In some jobs – especially those where regular deadlines have to be hit – it might be common for people to stay behind late (without being paid more) but, on the most part, everyone will leave on or shortly after the official end of the shift. So don’t come prepped to pull an all-nighter – you’ll probably be on your own, there. 

If you’re employed by a UK company and work full-time, you’ll get at least 28 days of paid holiday, which is one of the most generous holiday entitlements in the world. And Brits tend to make full use of it too, so don’t feel that it’s frowned upon to take all your leave. In fact, you might be prompted to book time off by your boss if you’ve not used up your quota.


You’ll probably get an hour for lunch if you’re working a full seven-and-a-half-hour day, which is usually taken at 1pm. It’s likely you’ll notice people shoving sandwiches or snacks into their mouths while sitting at their desks during this time. Yes, we can confirm this is their lunch.

We Brits aren’t very precious about our midday meals – unfortunately, there is a strong culture in the UK of eating lunch while you work. Sometimes, to make sure we can leave on time at the end of the day, we work through some of our break while, at other times, we’re just too lazy to go outside. 

Bringing in your own lunch? It’s seen as poor form to take pungent food in that’s going to stink out the place when you come to eat it. It’s one of Brits’ (many) unspoken rules and will only cause embarrassment when someone announces to the office that there’s a funny smell coming from the fridge in the kitchen…

Perhaps on Fridays or on payday (both of which British workers see as great causes for celebration) people might go to the pub on their break or organise a group lunch somewhere.
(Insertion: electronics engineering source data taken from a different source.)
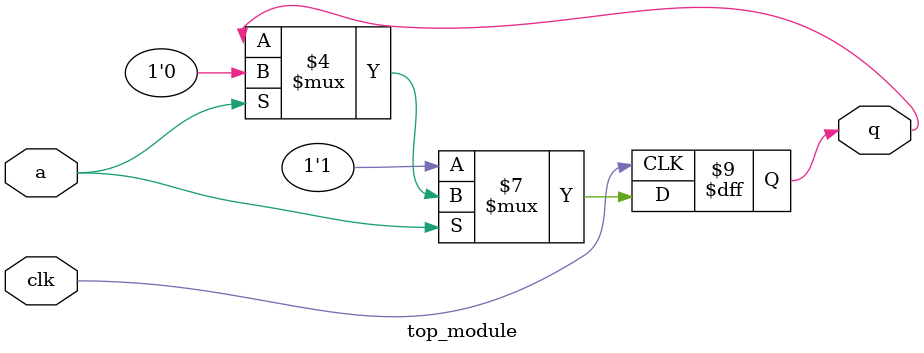
<source format=sv>
module top_module (
    input clk,
    input a, 
    output reg q
);

always @(posedge clk) begin
    if (a == 1'b0) begin
        q <= 1'b1;
    end
    else if (a == 1'b1) begin
        q <= 1'b0;
    end
end

endmodule

</source>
If you don’t get a personal invite, don’t be offended – these lunches are usually quite casual and have open invitations. 

And, yes, it’s fine to have an alcoholic drink with everyone at lunch if you do go out – just don’t go crazy. Take your lead from how much others are drinking and remember you’ll be expected back in the office come 2pm. 


In the UK, work colleagues are usually a pretty social bunch and you might be invited to go for after-work drinks on a Friday. Go along if you can – these events are great for making work buddies. Just remember there are pitfalls to avoid. 

While there’s definitely going to be booze involved, there likely won’t be any food factored into the evening. And we all know what happens when we drink on an empty stomach, right? It’s easy to get carried away and end up with a sore head the next day and no idea what you were chatting to Sarah from IT about for two hours. 

While conversation can be more informal and relaxed when you’re outside of the office, how you behave can still impact your professional life. It’s not uncommon for people to be called out by a boss for something they did at a work party. Bear that in mind when someone offers you another pint or steers the conversation in a risqué direction.